▶ [PROBLEM DESCRIPTION]: Examine the entries below, count the lines holding the string "then", and respond with the number only.

▶ [DATA PROVIDED]:
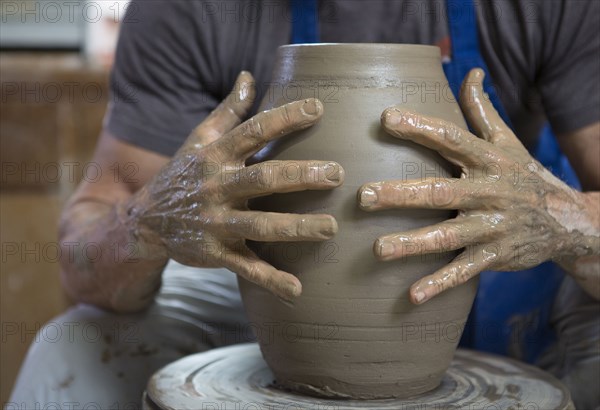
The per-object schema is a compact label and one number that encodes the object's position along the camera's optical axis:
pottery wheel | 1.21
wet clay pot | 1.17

==

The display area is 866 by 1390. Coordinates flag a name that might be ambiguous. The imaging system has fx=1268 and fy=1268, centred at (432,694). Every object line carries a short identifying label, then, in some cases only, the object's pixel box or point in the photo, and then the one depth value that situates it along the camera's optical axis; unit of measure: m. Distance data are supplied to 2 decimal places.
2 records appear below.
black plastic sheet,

==

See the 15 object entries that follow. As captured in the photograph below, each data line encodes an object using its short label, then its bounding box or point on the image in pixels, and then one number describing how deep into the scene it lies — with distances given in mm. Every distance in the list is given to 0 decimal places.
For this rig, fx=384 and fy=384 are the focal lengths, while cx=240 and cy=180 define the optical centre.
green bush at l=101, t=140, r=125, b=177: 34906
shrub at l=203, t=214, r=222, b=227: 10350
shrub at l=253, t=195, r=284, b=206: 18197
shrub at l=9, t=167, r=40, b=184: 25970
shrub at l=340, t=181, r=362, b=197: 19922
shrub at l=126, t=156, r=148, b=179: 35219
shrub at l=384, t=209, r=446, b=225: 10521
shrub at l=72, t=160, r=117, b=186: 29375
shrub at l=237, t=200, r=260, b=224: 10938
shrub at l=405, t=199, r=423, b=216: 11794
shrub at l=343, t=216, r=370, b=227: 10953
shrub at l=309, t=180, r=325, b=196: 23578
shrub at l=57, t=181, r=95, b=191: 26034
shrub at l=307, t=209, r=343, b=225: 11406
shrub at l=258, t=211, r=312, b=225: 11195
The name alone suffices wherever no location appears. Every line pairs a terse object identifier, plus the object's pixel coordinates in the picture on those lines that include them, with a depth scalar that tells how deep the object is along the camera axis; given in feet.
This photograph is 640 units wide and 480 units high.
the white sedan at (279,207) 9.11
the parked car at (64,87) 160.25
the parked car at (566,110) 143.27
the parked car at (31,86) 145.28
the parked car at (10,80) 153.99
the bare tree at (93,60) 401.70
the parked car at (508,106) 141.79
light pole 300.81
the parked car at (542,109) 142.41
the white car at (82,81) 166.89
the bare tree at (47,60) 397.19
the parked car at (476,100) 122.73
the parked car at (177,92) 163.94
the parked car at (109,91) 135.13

▶ [YOUR RESPONSE]: 2